__Reto 1__.
Convierte en una lista JSON de cadenas las líneas de los registros que van desde la línea que contiene "collectors: W. Beeby" hasta la línea que contiene "catalogue / barcode: US 1302002", ambas incluidas. Cada línea debe ser una cadena, y las líneas en blanco se omiten.

__Fragmento de lectura__.
= = = =

El devenir de nuestros fútiles anhelos cotidianos nos aleja de la inexorable verdad latente tras los célebres versos manriqueños. En un ejercicio de miopía metafísica, tendemos a pensar que la línea de nuestra vida se prolongará ad eternum, en una progresión asintótica que pugna por transgredir las implacables leyes de la fisis. Sin embargo, las vendas de la ceguera autoinducida se esfuman cuando la muerte golpea en el tuitline de nuestra social network personal. De súbito, reparamos en lo efímero de las vanidades mundanas, que quedan sublimadas en el espejismo imperceptible del Être transmutado en Néant.

Pero la muerte, ley universal e inindultable, demuele de igual modo las estructuras sociales, políticas y empresariales, que caducan al ritmo impetuoso de la destrucción creativa schumpeteriana. Cuando la tempestad culmina en el paroxismo inopinado del caos ordenado, lo que parecía sólido e imperecedero comienza a resquebrajarse; aquellos cimientos sobre los que edificamos nuestras certezas, otrora macizos, revelan una insustancialidad solo a la bajura de la tedeté. El rey estaba desnudo, y ni el más sagaz de los tertulianos acertó a adivinar las calamitosas consecuencias de tamaño dislate.

En estas épicas circunstancias nos enfrentamos, como polis pseudo-organizada, a un trilema existencial: ¿inmovilismo, ruptura o regeneración? Se trata de una apuesta sin vuelta atrás, en la que nos jugamos el futuro colectivo de ese constructo social que los fenicios dieron en llamar i-shepan-im.

= = = =

__Registros de origen__.
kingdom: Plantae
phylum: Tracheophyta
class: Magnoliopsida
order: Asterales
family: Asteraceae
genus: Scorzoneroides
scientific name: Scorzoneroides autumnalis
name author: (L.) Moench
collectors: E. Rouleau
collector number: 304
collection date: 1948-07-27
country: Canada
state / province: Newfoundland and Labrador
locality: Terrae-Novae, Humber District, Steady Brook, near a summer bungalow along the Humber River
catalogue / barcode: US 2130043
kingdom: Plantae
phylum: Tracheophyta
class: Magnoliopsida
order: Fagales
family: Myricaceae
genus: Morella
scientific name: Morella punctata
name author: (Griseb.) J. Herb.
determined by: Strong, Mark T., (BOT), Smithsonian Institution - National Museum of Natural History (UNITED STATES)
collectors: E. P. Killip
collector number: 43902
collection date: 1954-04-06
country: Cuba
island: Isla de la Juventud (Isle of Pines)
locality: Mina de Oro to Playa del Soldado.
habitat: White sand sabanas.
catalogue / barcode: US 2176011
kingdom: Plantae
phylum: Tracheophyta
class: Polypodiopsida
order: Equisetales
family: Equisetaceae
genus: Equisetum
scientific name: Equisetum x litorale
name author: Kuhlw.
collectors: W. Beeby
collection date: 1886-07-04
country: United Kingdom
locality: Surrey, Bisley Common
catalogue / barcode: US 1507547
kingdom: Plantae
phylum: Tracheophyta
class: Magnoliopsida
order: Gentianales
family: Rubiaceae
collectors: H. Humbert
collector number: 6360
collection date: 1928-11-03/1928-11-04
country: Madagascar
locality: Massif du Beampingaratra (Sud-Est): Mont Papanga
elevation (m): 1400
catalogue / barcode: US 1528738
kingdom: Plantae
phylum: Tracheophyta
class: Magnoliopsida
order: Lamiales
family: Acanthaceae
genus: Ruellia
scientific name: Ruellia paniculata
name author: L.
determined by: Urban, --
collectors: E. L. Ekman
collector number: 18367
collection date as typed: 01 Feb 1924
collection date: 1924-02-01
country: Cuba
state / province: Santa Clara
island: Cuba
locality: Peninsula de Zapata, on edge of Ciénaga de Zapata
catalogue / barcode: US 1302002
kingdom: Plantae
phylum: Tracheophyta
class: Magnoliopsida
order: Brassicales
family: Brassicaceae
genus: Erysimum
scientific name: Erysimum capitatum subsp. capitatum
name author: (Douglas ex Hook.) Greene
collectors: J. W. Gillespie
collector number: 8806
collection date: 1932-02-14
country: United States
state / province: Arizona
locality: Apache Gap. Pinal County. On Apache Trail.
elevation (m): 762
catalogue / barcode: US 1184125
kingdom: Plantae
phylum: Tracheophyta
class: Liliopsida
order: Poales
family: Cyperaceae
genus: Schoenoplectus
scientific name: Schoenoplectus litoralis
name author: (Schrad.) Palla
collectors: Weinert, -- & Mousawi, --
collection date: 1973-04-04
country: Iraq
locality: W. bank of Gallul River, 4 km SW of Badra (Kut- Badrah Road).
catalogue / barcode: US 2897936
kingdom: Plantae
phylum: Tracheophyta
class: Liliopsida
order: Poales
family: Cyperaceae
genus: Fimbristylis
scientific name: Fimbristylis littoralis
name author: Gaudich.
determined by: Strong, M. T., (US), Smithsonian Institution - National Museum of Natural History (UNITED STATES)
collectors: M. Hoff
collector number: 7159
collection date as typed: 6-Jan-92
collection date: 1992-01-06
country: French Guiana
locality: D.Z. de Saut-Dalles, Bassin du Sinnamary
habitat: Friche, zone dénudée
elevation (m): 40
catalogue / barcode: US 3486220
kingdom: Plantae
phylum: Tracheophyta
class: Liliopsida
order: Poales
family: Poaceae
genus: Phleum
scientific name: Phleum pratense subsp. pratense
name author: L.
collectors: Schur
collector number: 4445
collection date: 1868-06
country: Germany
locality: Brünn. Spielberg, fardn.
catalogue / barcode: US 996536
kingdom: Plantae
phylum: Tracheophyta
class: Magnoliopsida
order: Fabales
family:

= = = =

__Reto 2__.
Reproduce sin cambios el pasaje del fragmento de lectura que va de "Pero la muerte, ley" a "de tamaño dislate.".

__Salida completa 1__.
[
  "collectors: W. Beeby",
  "collection date: 1886-07-04",
  "country: United Kingdom",
  "locality: Surrey, Bisley Common",
  "catalogue / barcode: US 1507547",
  "kingdom: Plantae",
  "phylum: Tracheophyta",
  "class: Magnoliopsida",
  "order: Gentianales",
  "family: Rubiaceae",
  "collectors: H. Humbert",
  "collector number: 6360",
  "collection date: 1928-11-03/1928-11-04",
  "country: Madagascar",
  "locality: Massif du Beampingaratra (Sud-Est): Mont Papanga",
  "elevation (m): 1400",
  "catalogue / barcode: US 1528738",
  "kingdom: Plantae",
  "phylum: Tracheophyta",
  "class: Magnoliopsida",
  "order: Lamiales",
  "family: Acanthaceae",
  "genus: Ruellia",
  "scientific name: Ruellia paniculata",
  "name author: L.",
  "determined by: Urban, --",
  "collectors: E. L. Ekman",
  "collector number: 18367",
  "collection date as typed: 01 Feb 1924",
  "collection date: 1924-02-01",
  "country: Cuba",
  "state / province: Santa Clara",
  "island: Cuba",
  "locality: Peninsula de Zapata, on edge of Ciénaga de Zapata",
  "catalogue / barcode: US 1302002"
]

__Salida completa 2__.
Pero la muerte, ley universal e inindultable, demuele de igual modo las estructuras sociales, políticas y empresariales, que caducan al ritmo impetuoso de la destrucción creativa schumpeteriana. Cuando la tempestad culmina en el paroxismo inopinado del caos ordenado, lo que parecía sólido e imperecedero comienza a resquebrajarse; aquellos cimientos sobre los que edificamos nuestras certezas, otrora macizos, revelan una insustancialidad solo a la bajura de la tedeté. El rey estaba desnudo, y ni el más sagaz de los tertulianos acertó a adivinar las calamitosas consecuencias de tamaño dislate.